Platinum nanotubes have been synthesized to improve the activity, durability, and carbon monoxide adsorption characteristics of conventional DMFC catalysts. Platinum nanotubes of 5 nm thickness were synthesized by the galvanic replacement of silver nanowires, which were formed by the ethylene glycol reduction of silver nitrate.[1] The catalytic properties of platinum nanotubes were evaluated to demonstrate the improvement in activity and durability of the material to conventional catalysts.
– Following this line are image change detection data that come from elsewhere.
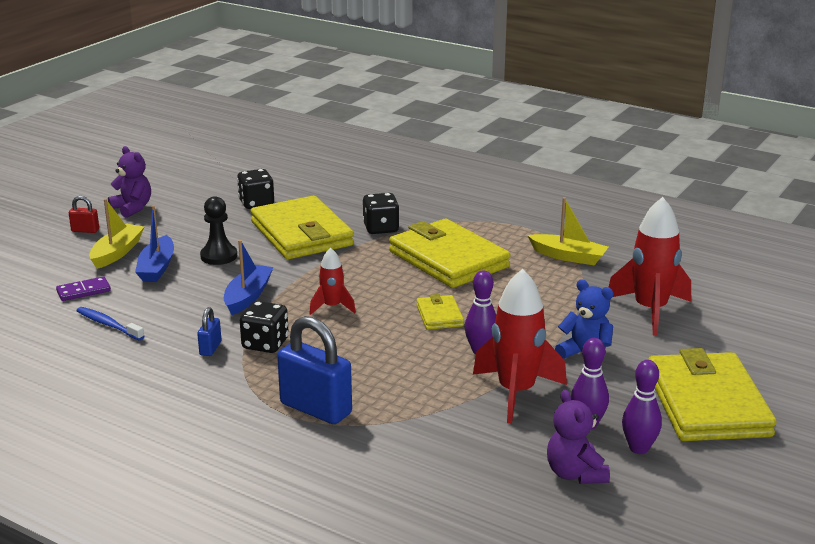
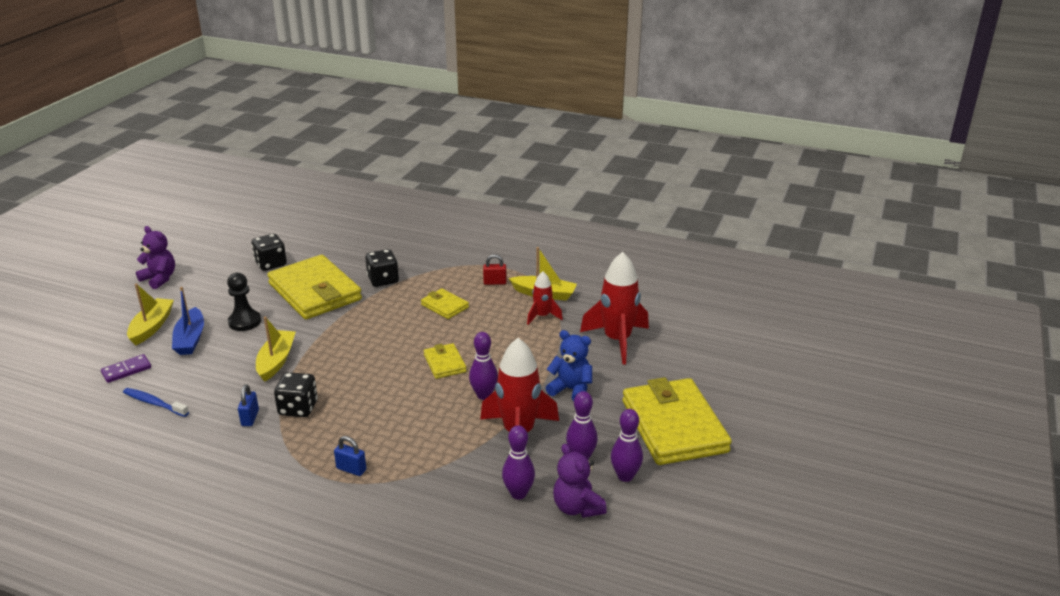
camera: 10 degrees left, 5 degrees up
(85, 230) = (119, 306): red padlock -> red padlock (495, 282)
(248, 296) = (276, 361): blue boat -> yellow boat
(316, 408) = (351, 469): blue padlock -> blue padlock, size x0.47
(332, 307) = (352, 364): red rocket -> red rocket (542, 316)
(448, 259) = (444, 306): yellow wallet -> yellow wallet, size x0.46
(506, 452) = (518, 493): none -> purple bowling pin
MOR, ORR, and durability experiments were conducted to study the activity of platinum nanotubes, platinum nanoparticles, and bulk platinum electrocatalysts. Catalyst activity for MOR was characterized through cyclic voltammetry and chronoamperometry techniques. Bulk platinum electrodes have been previously found to have a higher degree of carbon monoxide adsorption and poisoning when compared to electrodispersed platinum. While platinum nanotubes do not utilize a carbon support, the catalyst exhibits carbon monoxide adsorption characteristics similar to Pt/C. When compared to conventional materials, platinum nanotubes offer significant catalyst improvement in DMFCs.

[1] Z. W. Chen, M. Waje, W. Z. Li, Y. S. Yan, Angewandte Chemie-International Edition 2007, 46, 4060.